TÂCHES À RÉALISER
1. Dans l'extrait source, quel registre le Petit Larousse Illustré de 2002 attribue-t-il à l'expression « foutre le camp » ?
2. Traduisez en anglais la phrase suivante de l'extrait source : « Le café doit rester dans le récipient où il est préparé. »
3. Recopiez fidèlement le passage de l'extrait source qui va de « Oui mais pourquoi » jusqu'à « bon petit moment! ».
┌─ EXTRAIT SOURCE
N’importe quoi cette du Barry. (et avec un nom pareil, quoi, elle se prend pour un éléphant?)
Oui mais pourquoi l’expression « foutre le camp »?
Aucune idée, j’imagine que cette expression fait partie du langage fleuri depuis un bon petit moment!
Sûrement un rapport avec « lever le camp », le verbe « lever » s’étant transformé en un verbe un peu plus familier…
Bravo Djinnzz !
Dans le »Petit Larousse Illustré de 2002 (!) j’ai trouvé :
Lever le camp = ficher le camp ‘familier) = foutre le camp (très familier) !
En somme ne pas rester où l’on doit être. Le café doit rester dans le récipient où il est préparé. Par suite, manque d’attention ou distraction, il se met à bouillir et déborde du récipient.
Il est comparable à une troupe qui fuit en désordre, »il fout le camp » !
Merci pour l’article, intéressant comme d’habitude. Amitiés.
└─
┌─ INFORMATIONS FOURNIES
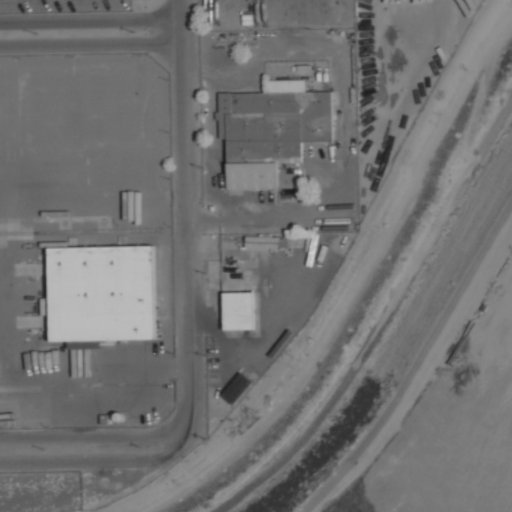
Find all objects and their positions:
road: (0, 21)
building: (271, 129)
road: (184, 216)
railway: (72, 230)
building: (101, 294)
building: (239, 310)
road: (415, 363)
road: (39, 386)
road: (82, 412)
road: (91, 434)
road: (97, 458)
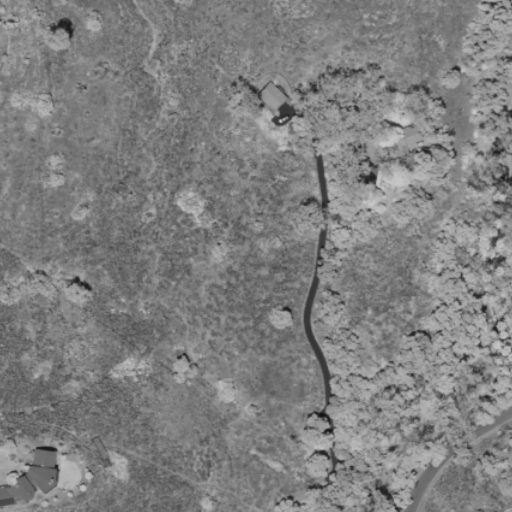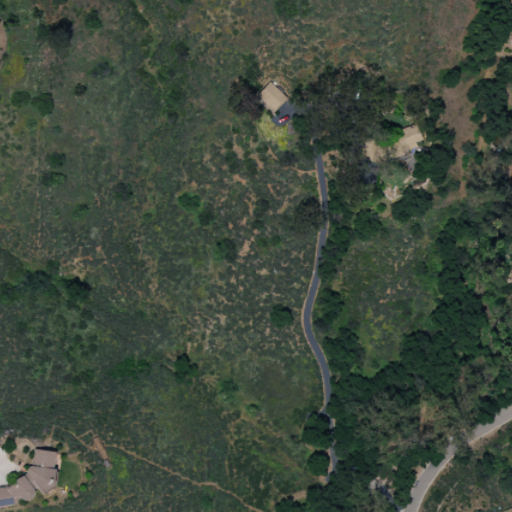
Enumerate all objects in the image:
building: (270, 97)
building: (409, 136)
building: (511, 290)
road: (323, 368)
road: (450, 452)
building: (30, 478)
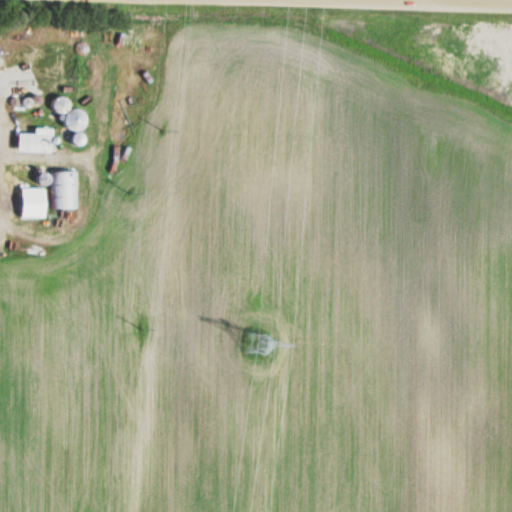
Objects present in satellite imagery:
road: (476, 0)
building: (24, 102)
building: (59, 106)
building: (75, 121)
building: (35, 144)
building: (47, 193)
power tower: (255, 342)
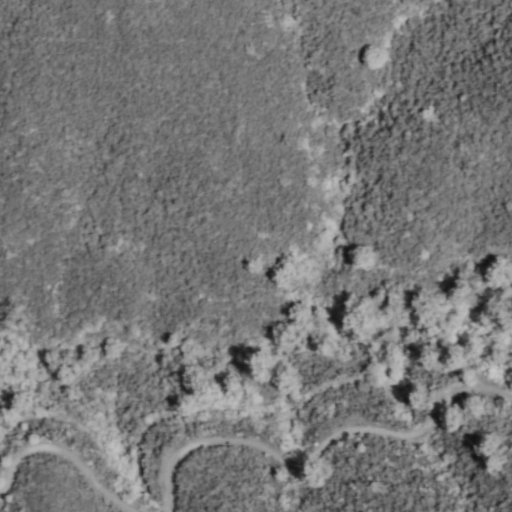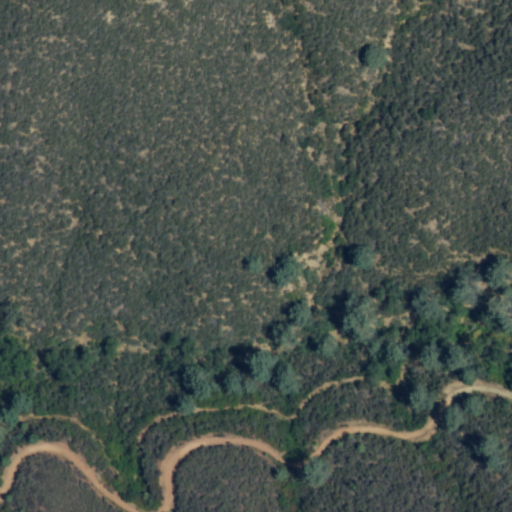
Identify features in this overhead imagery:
road: (249, 453)
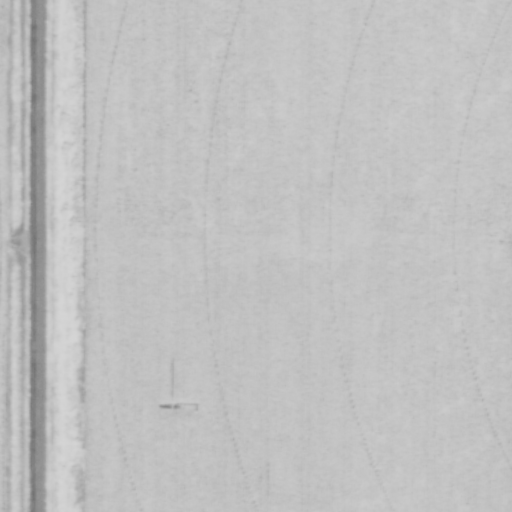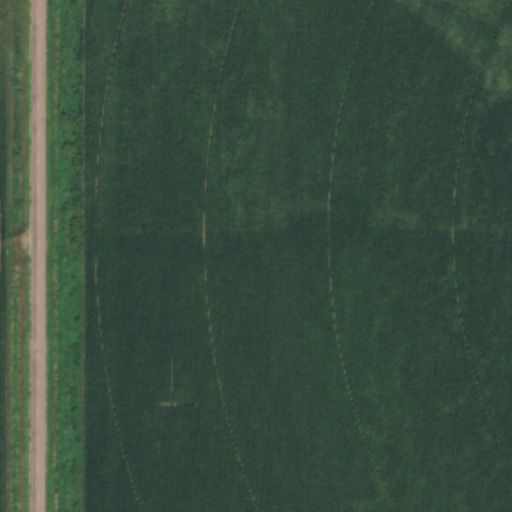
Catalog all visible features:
road: (36, 256)
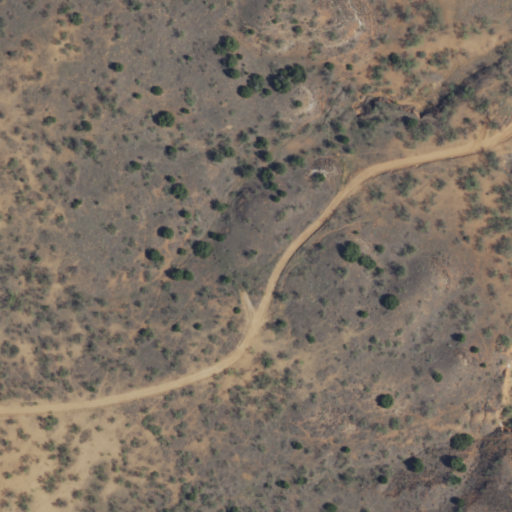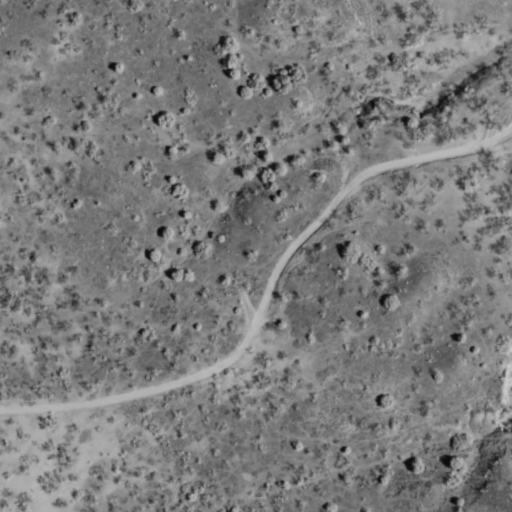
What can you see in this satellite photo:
road: (271, 294)
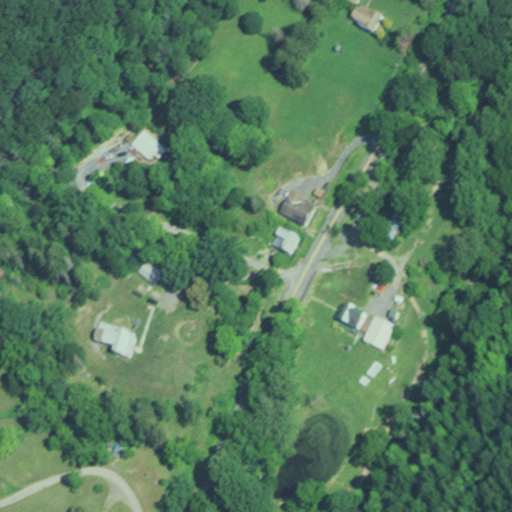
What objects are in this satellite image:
road: (151, 218)
road: (313, 249)
road: (284, 269)
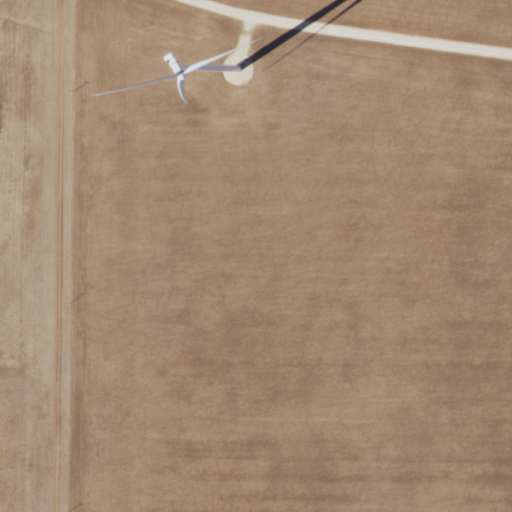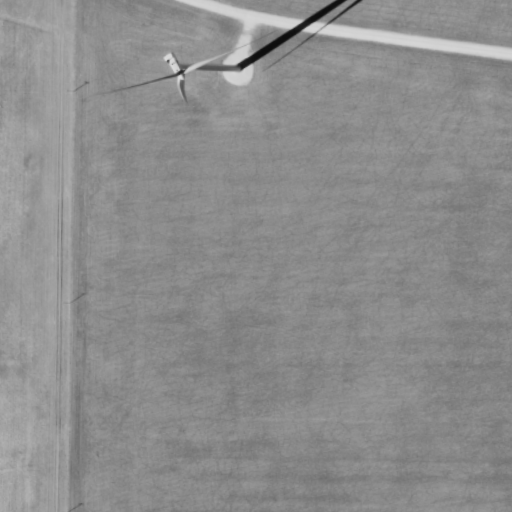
└─
RÉSULTATS DE L'EXERCICE
1. Le registre très familier.

2. The coffee must stay in the container in which it is prepared.

3.
Oui mais pourquoi l’expression « foutre le camp »?
Aucune idée, j’imagine que cette expression fait partie du langage fleuri depuis un bon petit moment!